Feu Colonel Mohamed Lemine Ould NdiayaneCmdt. Saleh Ould Hanena

 

Depuis la seconde comparution, le 2 janvier 2005, du Président des Cavaliers du Changement -  Saleh Ould Hanenna - durant le procès des présumés putschistes, l'accusation ne sait plus où donner de la tête; il est maintenant acquis que le 8 juin 2003, les insurgés étaient venus voir le Chef d'Etat Major de l'armée, le Colonel Mohamed Lemine Ould Ndiayane pour lui proposer de diriger le pays ; arrivés sur les lieux, ils l'ont trouvé mort; à ce moment-là, la proposition lui avait déjà été faite et il demandait à s'entretenir avec les auteurs de la conspiration.  

Il n’est plus un secret à Nouakchott que la dernière personne à avoir rencontré Ould Ndiayane est le colonel Ndiaye Ndiawar, envoyé, semble-t-il, par le Chef de l’Etat, le Colonel Ould Taya, pour sonder les intentions du Chef d'Etat major de l'armée; quelques minutes seulement après la sortie du visiteur, ce dernier s'empresse d'utiliser son téléphone portable, pour informer son protecteur du probable ralliement de Ould Ndiayane aux insurgés; dans les 5 minutes qui suivent, ce dernier est tué, par tir d’obus, de roquette ou d’arme automatique.  

Des semaines plus tard, le colonel Ndiaye Ndiawar, après des années de disgrâce apparente, devient Directeur du 4 ème bureau de l'Armée.  

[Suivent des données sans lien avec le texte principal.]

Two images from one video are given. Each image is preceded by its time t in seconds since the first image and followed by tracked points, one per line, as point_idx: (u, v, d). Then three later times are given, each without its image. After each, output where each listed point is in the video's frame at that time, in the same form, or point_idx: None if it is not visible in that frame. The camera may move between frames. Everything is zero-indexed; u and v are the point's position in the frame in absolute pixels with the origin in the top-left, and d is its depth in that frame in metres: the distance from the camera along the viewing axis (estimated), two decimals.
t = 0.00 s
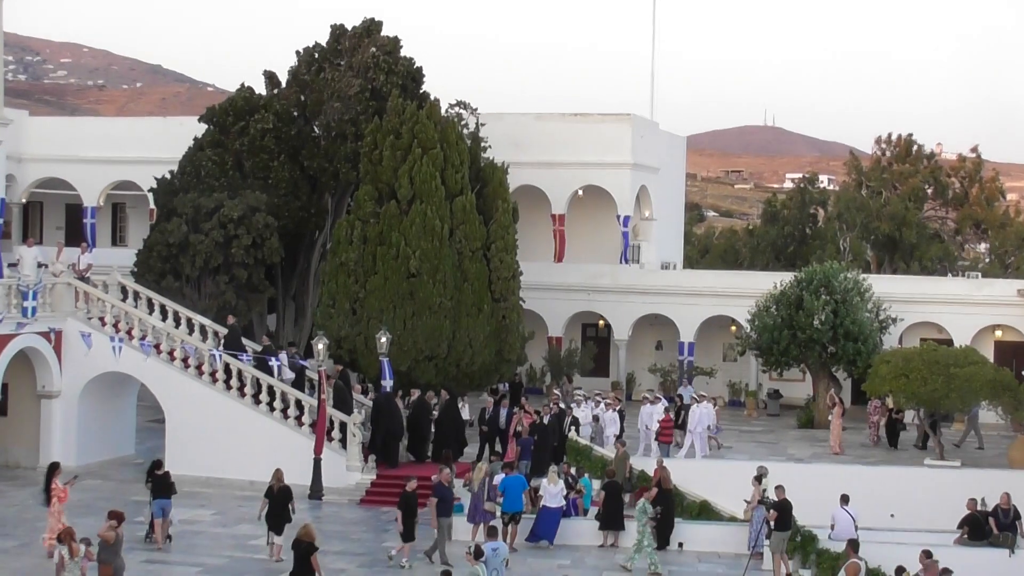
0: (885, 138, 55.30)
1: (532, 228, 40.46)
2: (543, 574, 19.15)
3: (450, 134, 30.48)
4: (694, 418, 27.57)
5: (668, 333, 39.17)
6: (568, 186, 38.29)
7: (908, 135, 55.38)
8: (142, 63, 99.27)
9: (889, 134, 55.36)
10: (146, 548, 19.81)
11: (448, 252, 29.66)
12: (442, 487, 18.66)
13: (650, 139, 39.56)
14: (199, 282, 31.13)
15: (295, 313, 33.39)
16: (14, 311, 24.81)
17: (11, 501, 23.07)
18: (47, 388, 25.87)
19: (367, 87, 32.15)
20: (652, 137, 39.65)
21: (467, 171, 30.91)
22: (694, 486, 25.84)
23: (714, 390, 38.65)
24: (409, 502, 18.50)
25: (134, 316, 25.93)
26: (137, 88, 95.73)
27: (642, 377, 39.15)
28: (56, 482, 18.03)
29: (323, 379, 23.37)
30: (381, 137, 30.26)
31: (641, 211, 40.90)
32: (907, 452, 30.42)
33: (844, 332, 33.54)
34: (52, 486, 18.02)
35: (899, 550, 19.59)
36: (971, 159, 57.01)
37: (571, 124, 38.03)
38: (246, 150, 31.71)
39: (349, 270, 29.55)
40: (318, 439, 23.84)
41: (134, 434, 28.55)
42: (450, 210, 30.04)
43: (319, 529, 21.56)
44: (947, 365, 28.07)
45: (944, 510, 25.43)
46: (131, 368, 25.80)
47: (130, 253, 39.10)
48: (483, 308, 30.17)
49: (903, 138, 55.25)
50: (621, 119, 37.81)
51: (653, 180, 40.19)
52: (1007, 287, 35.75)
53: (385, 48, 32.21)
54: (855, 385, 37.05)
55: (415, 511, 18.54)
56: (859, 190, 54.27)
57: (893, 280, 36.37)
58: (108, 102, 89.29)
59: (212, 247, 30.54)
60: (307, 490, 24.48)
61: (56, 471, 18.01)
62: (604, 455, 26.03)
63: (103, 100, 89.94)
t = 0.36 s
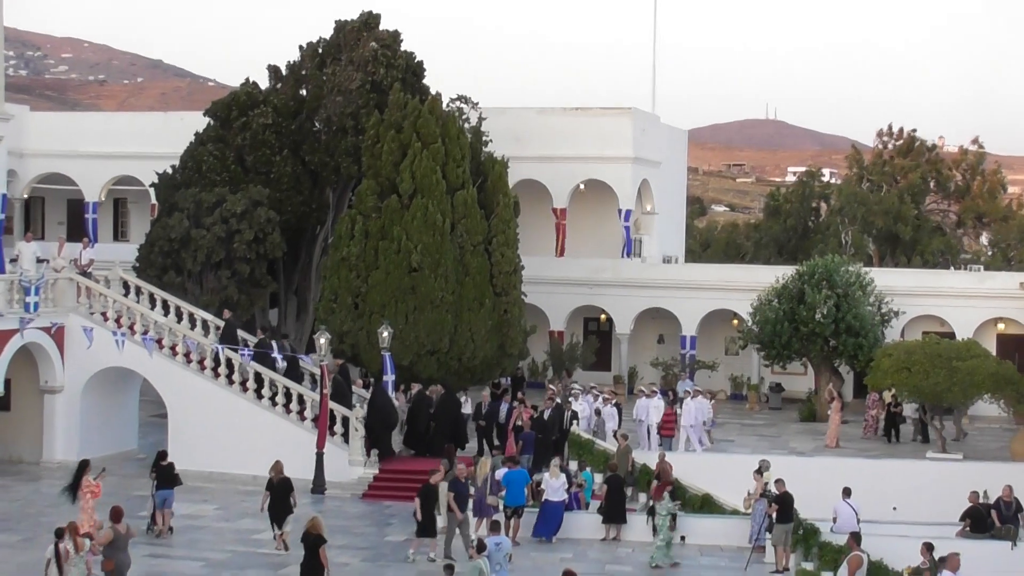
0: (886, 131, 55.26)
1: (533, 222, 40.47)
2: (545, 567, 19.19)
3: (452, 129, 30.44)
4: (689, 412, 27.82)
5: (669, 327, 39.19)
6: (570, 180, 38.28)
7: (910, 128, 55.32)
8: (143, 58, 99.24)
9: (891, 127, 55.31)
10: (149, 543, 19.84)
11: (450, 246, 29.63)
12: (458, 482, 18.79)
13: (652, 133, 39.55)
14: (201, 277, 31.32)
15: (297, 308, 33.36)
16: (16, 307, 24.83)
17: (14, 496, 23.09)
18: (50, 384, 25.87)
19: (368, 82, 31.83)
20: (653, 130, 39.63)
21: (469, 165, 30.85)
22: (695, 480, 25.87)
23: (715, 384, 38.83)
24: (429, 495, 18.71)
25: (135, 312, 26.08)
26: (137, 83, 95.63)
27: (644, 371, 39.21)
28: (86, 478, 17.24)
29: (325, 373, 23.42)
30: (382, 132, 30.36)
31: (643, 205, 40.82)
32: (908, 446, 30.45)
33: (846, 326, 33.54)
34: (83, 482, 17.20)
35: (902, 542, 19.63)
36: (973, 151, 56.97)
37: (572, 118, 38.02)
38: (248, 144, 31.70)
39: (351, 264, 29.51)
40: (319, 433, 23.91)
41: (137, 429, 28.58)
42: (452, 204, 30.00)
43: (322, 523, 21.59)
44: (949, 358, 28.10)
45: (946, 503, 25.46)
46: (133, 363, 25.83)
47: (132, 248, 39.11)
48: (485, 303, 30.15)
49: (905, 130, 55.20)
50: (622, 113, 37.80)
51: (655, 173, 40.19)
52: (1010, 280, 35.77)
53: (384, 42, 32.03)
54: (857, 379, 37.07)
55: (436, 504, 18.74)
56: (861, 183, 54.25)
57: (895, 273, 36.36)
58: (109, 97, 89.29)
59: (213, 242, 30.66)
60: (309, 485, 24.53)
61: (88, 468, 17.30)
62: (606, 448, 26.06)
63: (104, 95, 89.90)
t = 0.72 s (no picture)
0: (890, 122, 55.15)
1: (538, 214, 40.44)
2: (551, 560, 19.19)
3: (456, 122, 30.43)
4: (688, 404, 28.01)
5: (674, 318, 39.18)
6: (574, 172, 38.24)
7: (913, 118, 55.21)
8: (147, 52, 99.18)
9: (895, 117, 55.20)
10: (155, 537, 19.88)
11: (454, 238, 29.69)
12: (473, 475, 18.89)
13: (656, 124, 39.51)
14: (206, 270, 31.20)
15: (302, 302, 33.40)
16: (21, 302, 24.89)
17: (20, 491, 23.14)
18: (54, 377, 25.93)
19: (370, 74, 31.96)
20: (657, 122, 39.56)
21: (473, 157, 30.89)
22: (701, 472, 25.88)
23: (720, 375, 38.76)
24: (447, 488, 18.80)
25: (141, 306, 26.04)
26: (142, 77, 95.59)
27: (649, 363, 39.20)
28: (119, 472, 17.59)
29: (331, 366, 23.45)
30: (387, 124, 30.29)
31: (648, 196, 40.71)
32: (914, 436, 30.43)
33: (850, 317, 33.52)
34: (115, 476, 17.53)
35: (907, 533, 19.66)
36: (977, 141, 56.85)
37: (576, 110, 37.97)
38: (253, 138, 31.69)
39: (355, 257, 29.54)
40: (324, 427, 23.92)
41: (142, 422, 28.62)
42: (457, 196, 30.00)
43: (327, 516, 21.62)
44: (953, 349, 28.06)
45: (952, 494, 25.43)
46: (138, 357, 25.87)
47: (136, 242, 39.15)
48: (490, 296, 30.16)
49: (909, 120, 55.10)
50: (626, 105, 37.77)
51: (659, 165, 40.13)
52: (1014, 271, 35.72)
53: (387, 36, 32.02)
54: (862, 370, 37.05)
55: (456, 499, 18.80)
56: (865, 174, 54.19)
57: (900, 264, 36.30)
58: (113, 91, 89.45)
59: (218, 236, 30.67)
60: (314, 479, 24.54)
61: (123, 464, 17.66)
62: (611, 441, 26.03)
63: (108, 90, 89.96)
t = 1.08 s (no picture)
0: (897, 112, 55.06)
1: (544, 206, 40.43)
2: (559, 552, 19.22)
3: (462, 114, 30.39)
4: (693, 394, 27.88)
5: (681, 310, 39.16)
6: (580, 164, 38.22)
7: (920, 108, 55.10)
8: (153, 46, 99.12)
9: (901, 108, 55.10)
10: (164, 529, 19.94)
11: (461, 230, 29.64)
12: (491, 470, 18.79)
13: (662, 116, 39.47)
14: (213, 264, 31.25)
15: (309, 295, 33.39)
16: (29, 296, 24.95)
17: (29, 484, 23.21)
18: (63, 371, 25.98)
19: (375, 68, 32.04)
20: (664, 113, 39.52)
21: (479, 150, 30.85)
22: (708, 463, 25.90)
23: (727, 366, 38.76)
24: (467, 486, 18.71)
25: (148, 300, 26.10)
26: (148, 71, 95.56)
27: (656, 354, 39.22)
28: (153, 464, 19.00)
29: (338, 359, 23.52)
30: (392, 117, 30.34)
31: (653, 187, 40.68)
32: (921, 426, 30.42)
33: (857, 307, 33.51)
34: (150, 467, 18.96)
35: (915, 523, 19.65)
36: (985, 131, 56.72)
37: (582, 102, 37.95)
38: (260, 131, 31.70)
39: (361, 250, 29.59)
40: (332, 420, 23.99)
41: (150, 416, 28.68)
42: (463, 188, 29.98)
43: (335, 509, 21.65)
44: (961, 339, 28.02)
45: (961, 484, 25.42)
46: (146, 351, 25.92)
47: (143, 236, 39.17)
48: (497, 287, 30.06)
49: (915, 111, 54.98)
50: (632, 97, 37.73)
51: (665, 157, 40.11)
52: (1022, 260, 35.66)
53: (394, 28, 32.27)
54: (869, 360, 37.04)
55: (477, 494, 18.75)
56: (871, 164, 54.10)
57: (908, 254, 36.25)
58: (120, 86, 89.52)
59: (224, 230, 30.68)
60: (322, 471, 24.59)
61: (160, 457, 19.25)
62: (619, 433, 26.02)
63: (114, 85, 90.03)
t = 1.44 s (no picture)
0: (912, 99, 54.82)
1: (558, 195, 40.38)
2: (575, 541, 19.22)
3: (475, 103, 30.32)
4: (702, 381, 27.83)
5: (696, 299, 39.08)
6: (594, 153, 38.15)
7: (935, 95, 54.84)
8: (166, 37, 99.17)
9: (916, 95, 54.86)
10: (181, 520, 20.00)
11: (475, 219, 29.61)
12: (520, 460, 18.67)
13: (677, 104, 39.37)
14: (228, 254, 31.45)
15: (323, 285, 33.40)
16: (46, 287, 25.00)
17: (47, 475, 23.29)
18: (80, 362, 26.07)
19: (391, 57, 31.94)
20: (678, 102, 39.42)
21: (493, 139, 30.81)
22: (724, 452, 25.87)
23: (743, 355, 38.68)
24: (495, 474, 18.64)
25: (164, 290, 26.16)
26: (162, 62, 95.69)
27: (671, 343, 39.19)
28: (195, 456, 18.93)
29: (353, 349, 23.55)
30: (406, 107, 30.33)
31: (668, 176, 40.53)
32: (937, 414, 30.36)
33: (873, 295, 33.39)
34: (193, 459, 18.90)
35: (931, 512, 19.61)
36: (1000, 117, 56.43)
37: (597, 91, 37.88)
38: (276, 122, 31.73)
39: (376, 240, 29.56)
40: (347, 410, 24.02)
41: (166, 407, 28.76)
42: (477, 177, 29.95)
43: (351, 499, 21.68)
44: (977, 327, 27.91)
45: (977, 473, 25.34)
46: (162, 341, 25.98)
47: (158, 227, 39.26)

C'est lui, le témoin-clé et l’acteur décisif  de cette sombre affaire, que la « justice » entend faire venir devant la barre, pour présenter la version autorisée de l'évènement et tenter ainsi de sauver les intérêts du pouvoir, depuis que la famille du défunt exprime son doute envers la thèse officielle, selon laquelle Ould Ndiayane aurait été éliminé par les putschistes.   

Toujours est-il que l'analyse balistique requiert une  autopsie, d'où, alors, l'exhumation du corps. La famille du défunt ne s’y opposerait plus.  

Les proches du Colonel Ould Ndiayane s'émeuvent aussi de détails troublants, comme l'omission de lui rendre les honneurs militaires ou, même, de consentir, à sa mémoire, un deuil national, alors que ce dernier hommage avait été rendu à Zaoui Ould Taya, frère du Président, un commerçant n'ayant jamais occupé de fonction publique.  

Dans un contexte très embarrassant pour les autorités, le mythe vivant de Saleh Ould Hanenna grandit à l’évocation de son programme de salut public, dont l’opposition, même légale, ne conteste la pertinence.  

D’autre part, les 8 femmes membres du Collectif des familles des détenus militaires, elles-mêmes en prison, ont entamé, depuis le 2 janvier, une grève de la faim illimitée, après le rejet de leur demande de liberté provisoire. Le mandat de dépôt – ne devant excéder 1 mois – est expiré depuis quelques jours ; la poursuite de leur garde à vue dépasse donc les limites formelles de la légalité.  

C’est dans ce climat chargé d’incertitude, que, le 3 janvier 2005, le ministère de la « justice », contrairement aux usages, publie un communiqué où il réfute les arguments des avocats de la défense, qu’il critique en des termes synonymes de menaces. Un certain désarroi prévaut dans ce texte.  

Le procès de Ouad Naga se retourne contre les sommets de l’Etat mauritanien.